Password hashing: why bcrypt is not SHA-256

SHA-256 is too fast to store passwords. Modern GPUs can compute billions of SHA-256 hashes per second. An attacker who obtains a database of SHA-256-hashed passwords can try every password in a dictionary plus common mutations in minutes.

Password hashing requires a deliberately slow function. bcrypt, scrypt, and Argon2 are designed to be tunable: a cost parameter controls how much work the function does. By setting the cost high enough that each hash takes, say, 200 ms on current hardware, you make brute-force attacks 10,000× harder without meaningfully affecting login latency for legitimate users (who hash once per login).

These functions also incorporate a random per-password salt, stored alongside the hash. The salt ensures that two users with the same password produce different hashes, defeating precomputed rainbow tables.
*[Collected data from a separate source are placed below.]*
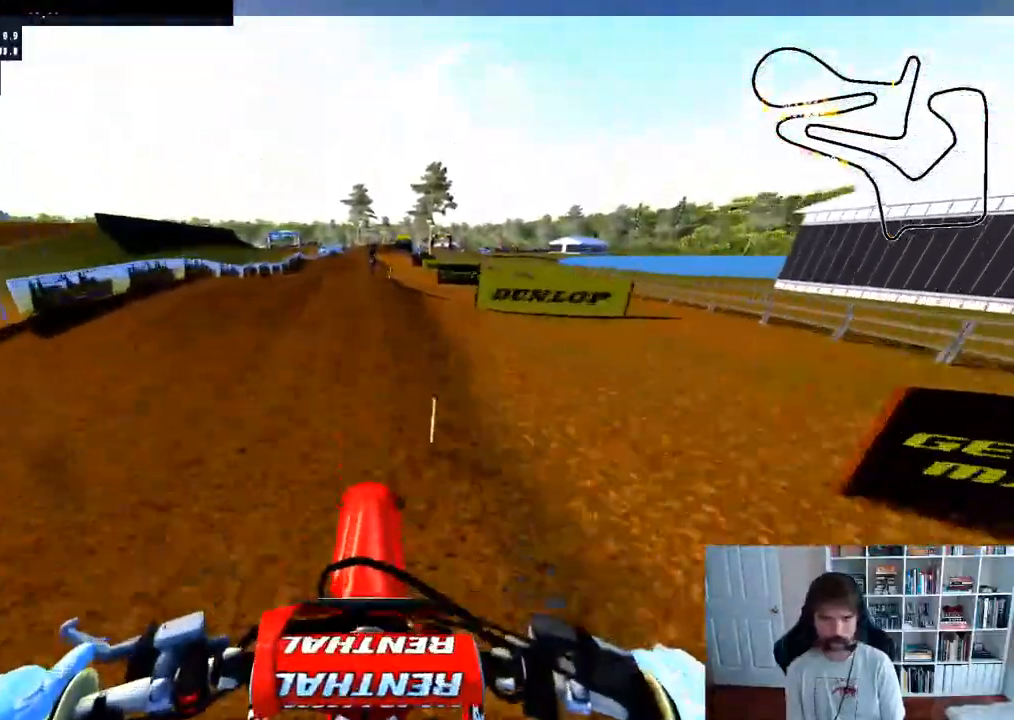
{"dt_ms": 500, "buttons": ["R2"], "left_stick": "down", "right_stick": "up", "events": [[200, "left_stick", "left"], [333, "left_stick", "center"], [450, "right_stick", "up"], [467, "left_stick", "down"]]}
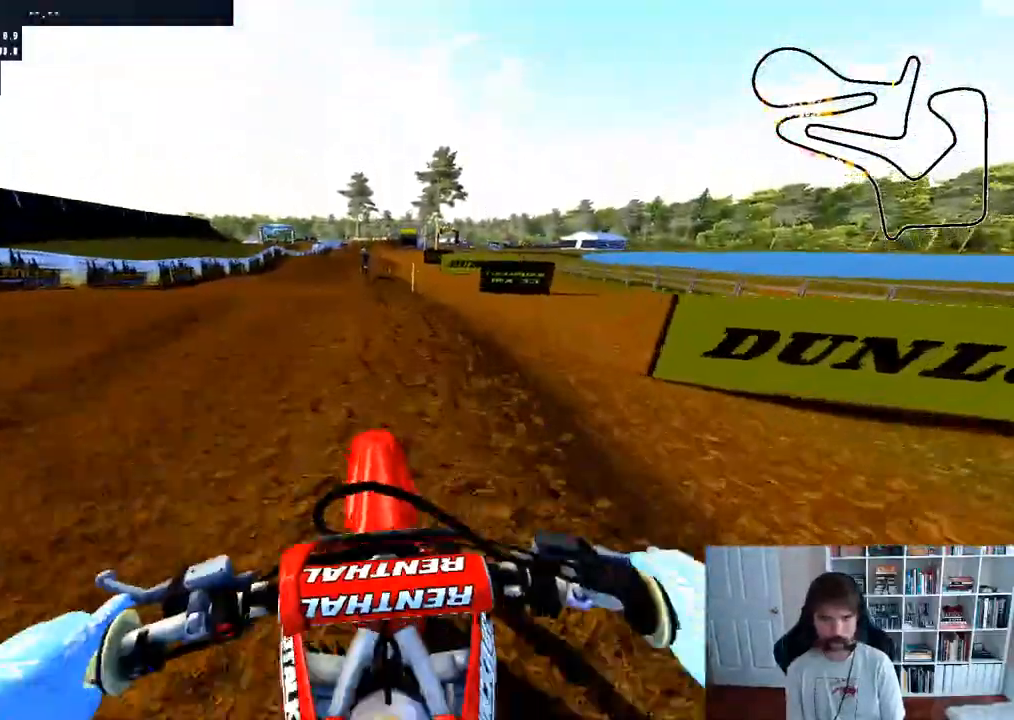
{"dt_ms": 500, "buttons": ["R2"], "left_stick": "down-left", "right_stick": "up", "events": [[250, "R2", "up"], [483, "left_stick", "down-left"], [500, "R2", "down"]]}
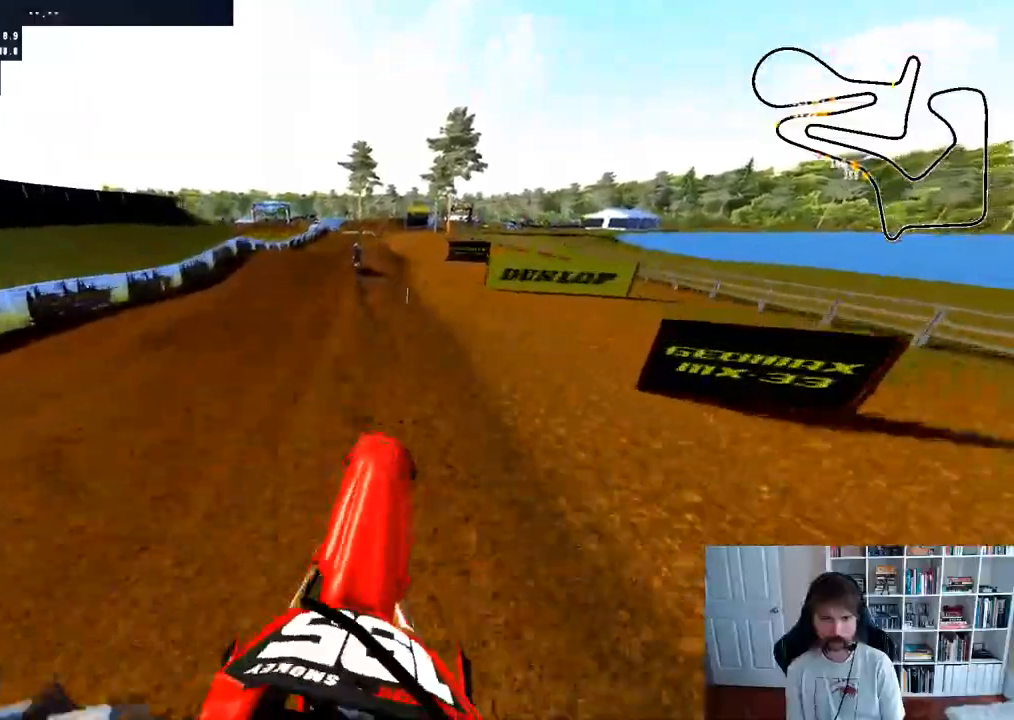
{"dt_ms": 500, "buttons": ["R2"], "left_stick": "center", "right_stick": "center", "events": [[67, "right_stick", "center"], [117, "R3", "down"], [183, "left_stick", "center"], [250, "R3", "up"]]}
Argon2 (winner of the Password Hashing Competition in 2015) is the current recommended choice, with memory-hard computation that resists GPU and ASIC acceleration:

import argon2

ph = argon2.PasswordHasher()
hashed = ph.hash('correct-horse-battery-staple')
ph.verify(hashed, 'correct-horse-battery-staple')   # True
ph.verify(hashed, 'wrong-password')                 # raises VerifyMismatchError

Choosing the right hash for the job

The decision is straightforward once the use case is clear: for hash tables and caches, use the language's built-in hash (which is tuned for speed and distribution). For data integrity and content addressing (detecting accidental corruption, deduplication, Git objects), use SHA-256. For digital signatures and public-key infrastructure, use SHA-256 or SHA-3 as specified by the protocol. For password storage, use Argon2id with a memory parameter of at least 64 MB and a time parameter of at least 3 iterations. For HMAC-based message authentication (verifying that an API request was signed by someone who knows a secret key), use HMAC-SHA-256. Never use MD5 or SHA-1 for anything security-sensitive; their breakage is well-documented and the migration cost only grows the longer it is deferred.